→ **Goal of the exercise**:
All lines from the one containing "Views of one scene are" to the end of the listing below should be output exactly; omit the pictures.

→ **Records for this exercise**:
_ _ _ _ _
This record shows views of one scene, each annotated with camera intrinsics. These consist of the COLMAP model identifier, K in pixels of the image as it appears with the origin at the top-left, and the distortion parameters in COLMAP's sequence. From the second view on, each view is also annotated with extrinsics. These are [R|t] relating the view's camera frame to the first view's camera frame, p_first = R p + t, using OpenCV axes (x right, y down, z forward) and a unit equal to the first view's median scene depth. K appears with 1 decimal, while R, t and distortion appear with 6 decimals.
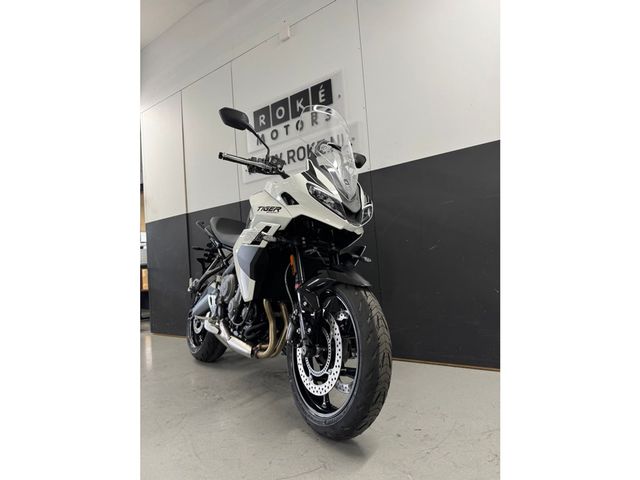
lens RADIAL K [[339.8, 0, 324.4], [0, 339.8, 242.2], [0, 0, 1]] dist [0.034914, -0.001494]
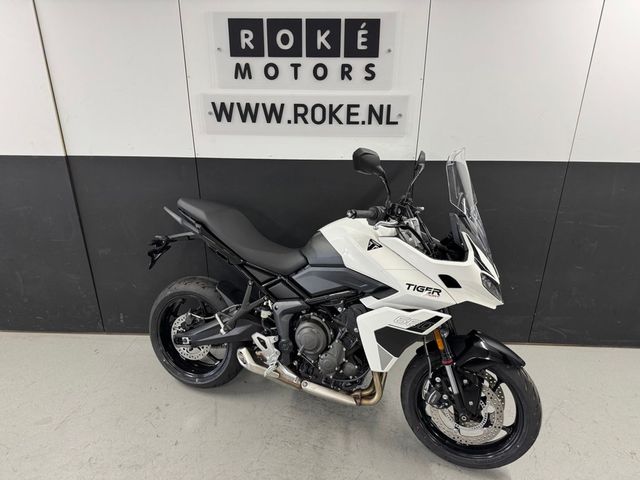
lens RADIAL K [[453.4, 0, 321.3], [0, 453.4, 238.4], [0, 0, 1]] dist [0.043958, -0.025968]
pose [[0.842098, -0.132144, 0.522885, -0.899120], [-0.102106, 0.912922, 0.395154, -0.599369], [-0.529570, -0.386148, 0.755278, 0.249764]]
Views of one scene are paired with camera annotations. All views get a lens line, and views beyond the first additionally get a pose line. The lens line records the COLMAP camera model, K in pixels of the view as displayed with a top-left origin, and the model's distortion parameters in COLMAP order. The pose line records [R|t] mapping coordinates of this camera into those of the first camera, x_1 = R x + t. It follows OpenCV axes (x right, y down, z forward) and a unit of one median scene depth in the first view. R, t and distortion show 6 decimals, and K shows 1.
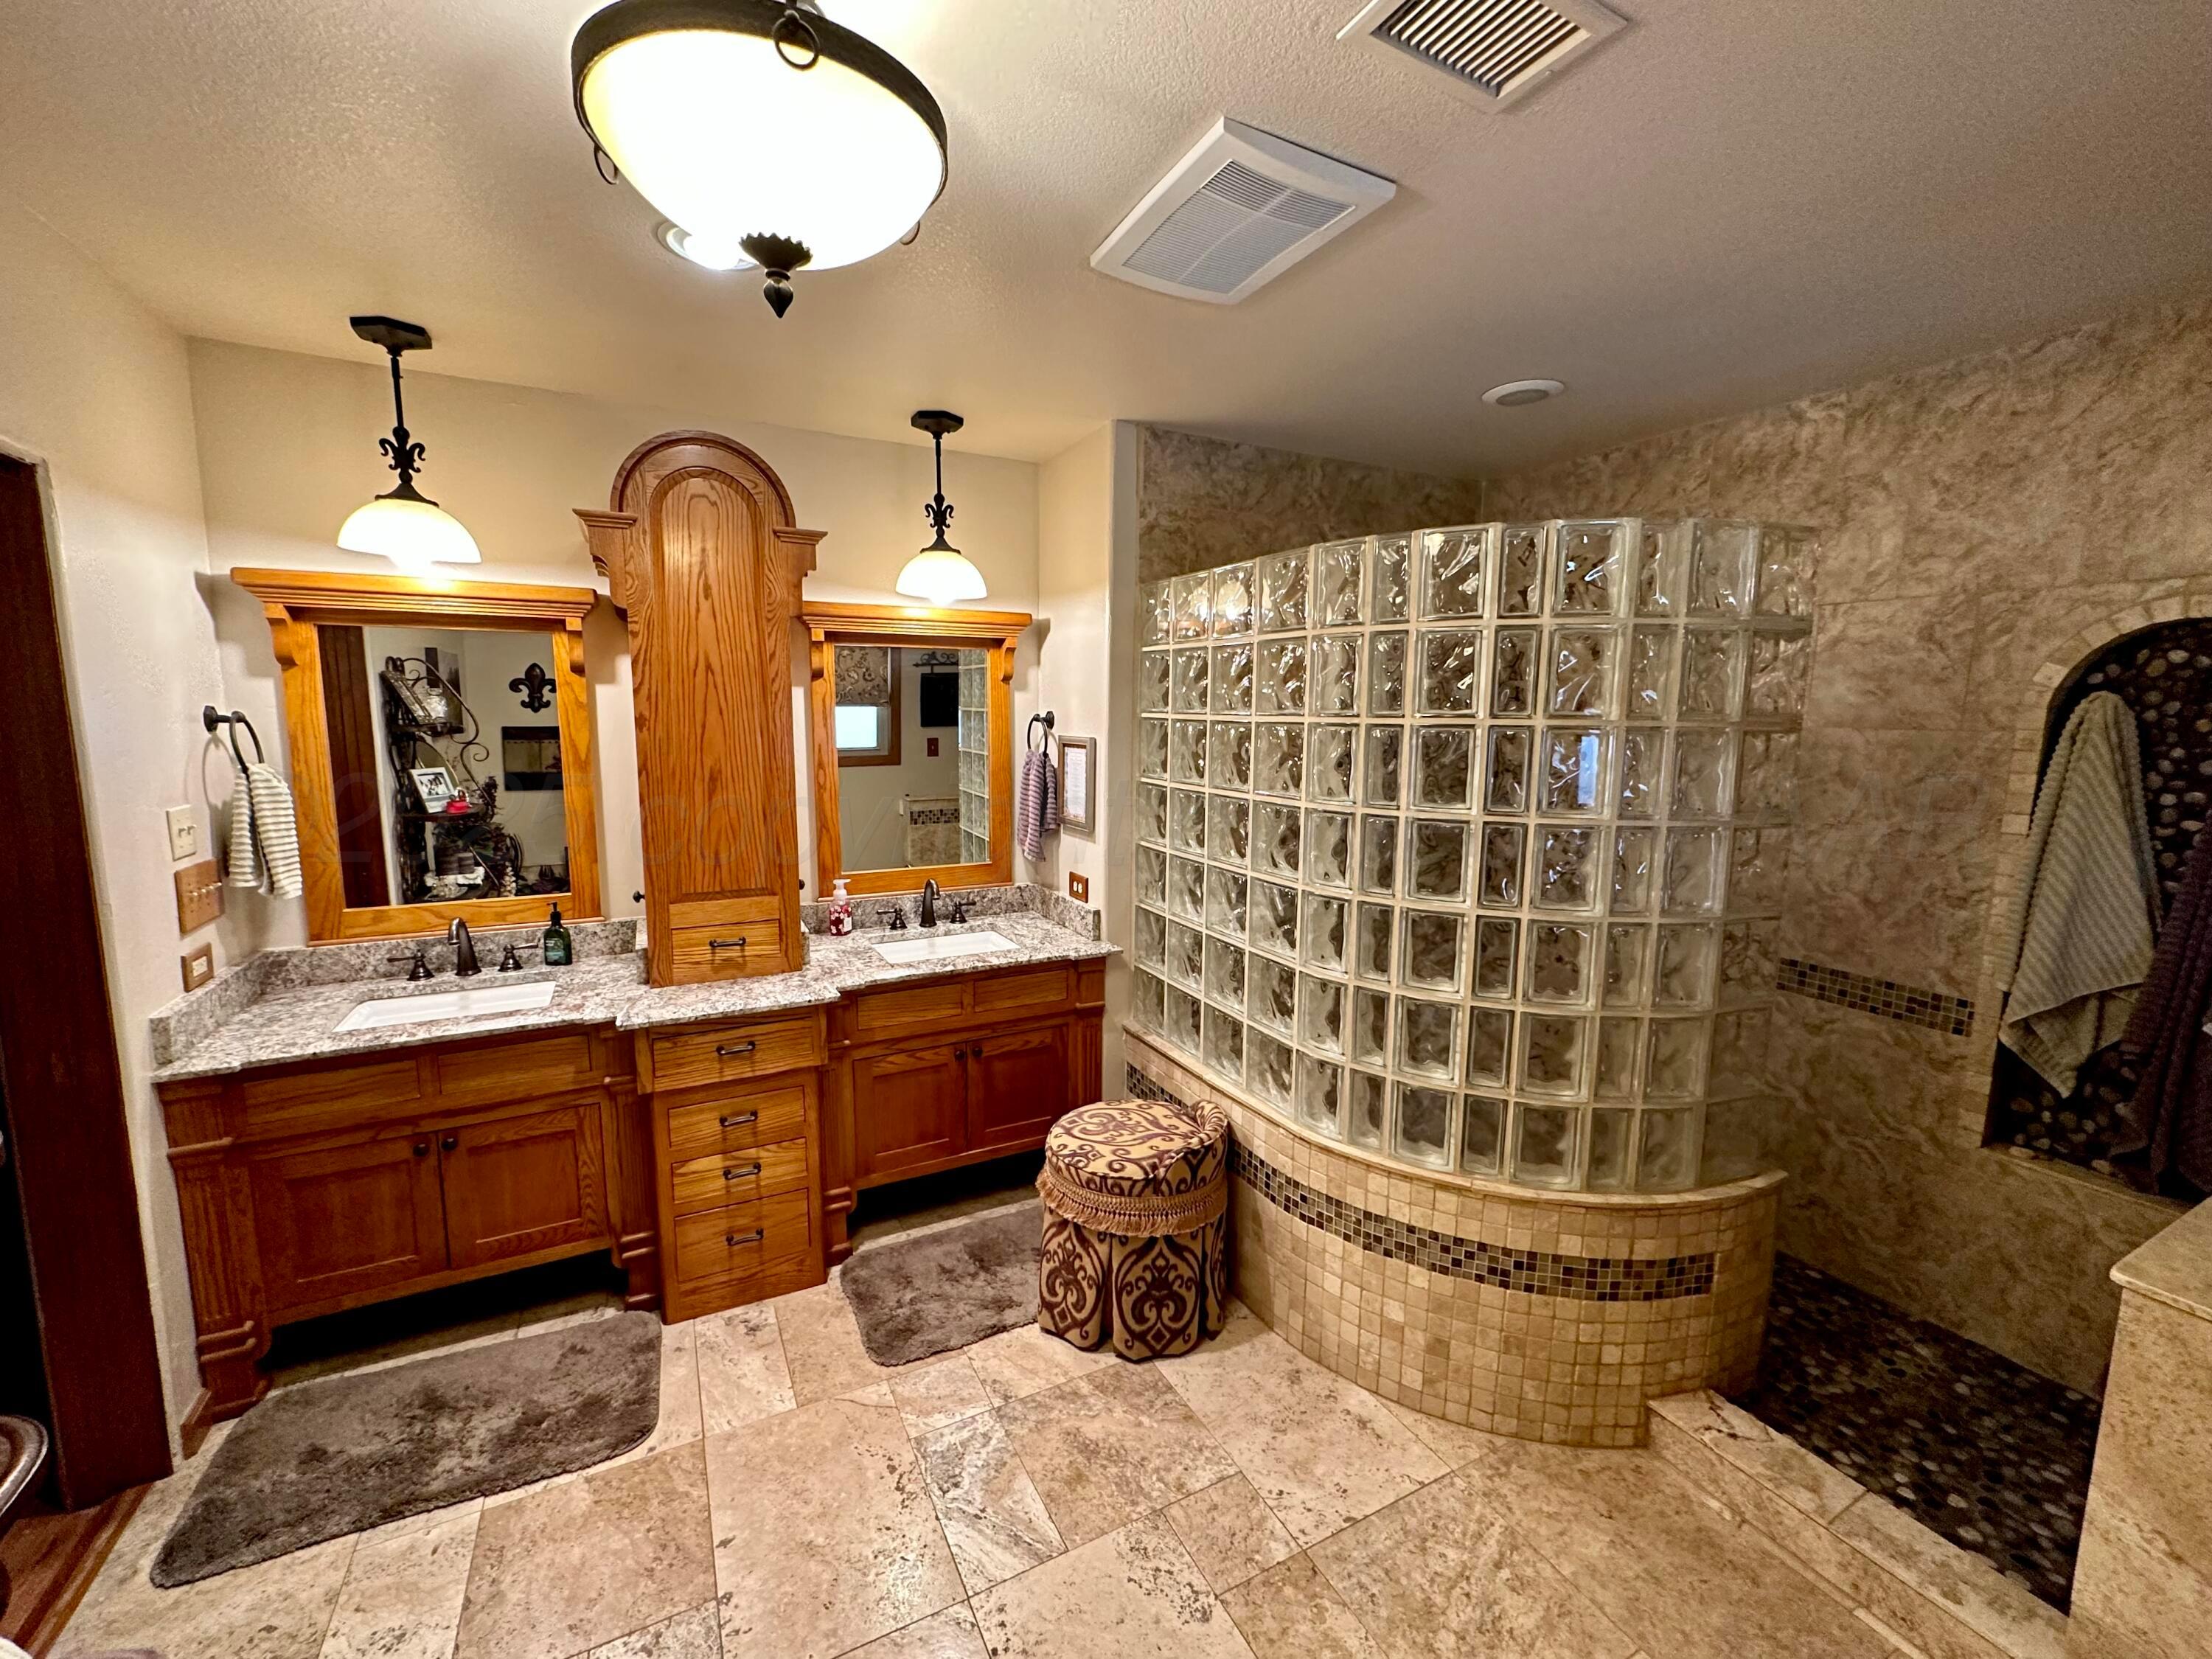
lens RADIAL K [[876.5, 0, 1100.7], [0, 876.5, 827.6], [0, 0, 1]] dist [-0.002199, 0.000110]
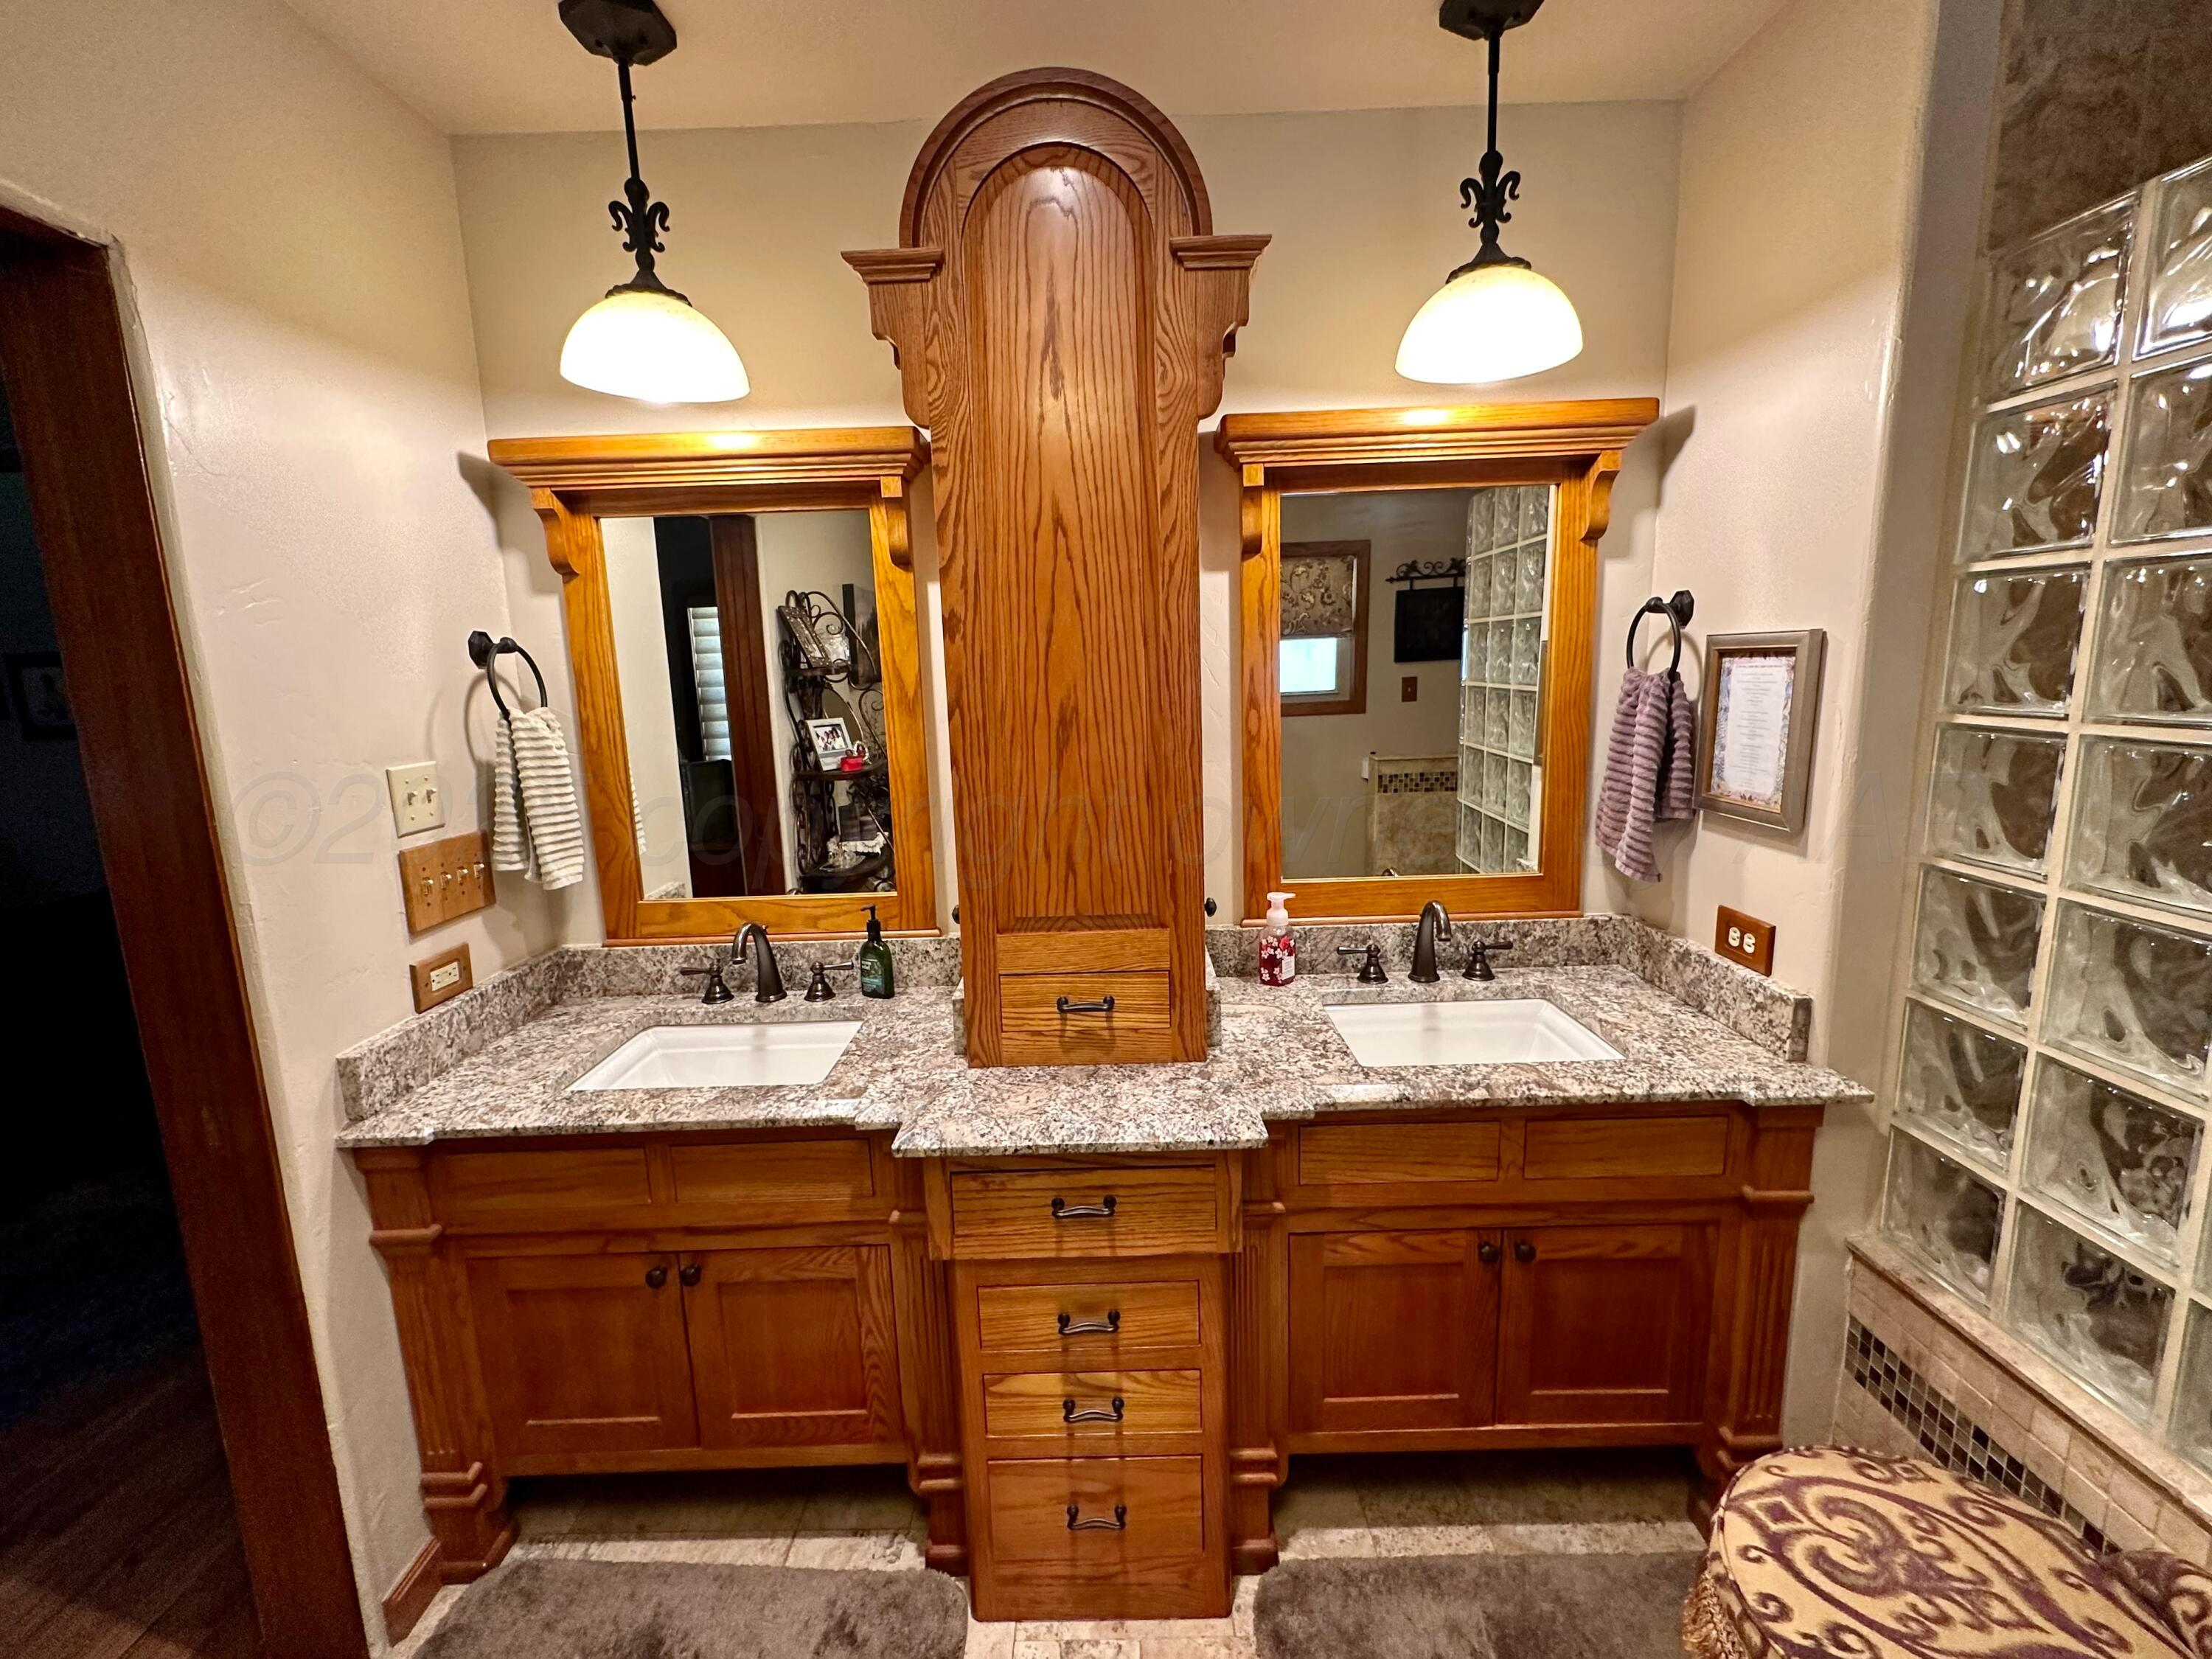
lens RADIAL K [[954.5, 0, 1104.3], [0, 954.5, 831.8], [0, 0, 1]] dist [0.001279, 0.000016]
pose [[0.887180, 0.042778, -0.459435, -0.126215], [-0.021294, 0.998428, 0.051845, -0.016993], [0.460931, -0.036213, 0.886697, 0.443474]]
_ _ _ _ _
→ **Solved problem**:
Views of one scene are paired with camera annotations. All views get a lens line, and views beyond the first additionally get a pose line. The lens line records the COLMAP camera model, K in pixels of the view as displayed with a top-left origin, and the model's distortion parameters in COLMAP order. The pose line records [R|t] mapping coordinates of this camera into those of the first camera, x_1 = R x + t. It follows OpenCV axes (x right, y down, z forward) and a unit of one median scene depth in the first view. R, t and distortion show 6 decimals, and K shows 1.
lens RADIAL K [[876.5, 0, 1100.7], [0, 876.5, 827.6], [0, 0, 1]] dist [-0.002199, 0.000110]
lens RADIAL K [[954.5, 0, 1104.3], [0, 954.5, 831.8], [0, 0, 1]] dist [0.001279, 0.000016]
pose [[0.887180, 0.042778, -0.459435, -0.126215], [-0.021294, 0.998428, 0.051845, -0.016993], [0.460931, -0.036213, 0.886697, 0.443474]]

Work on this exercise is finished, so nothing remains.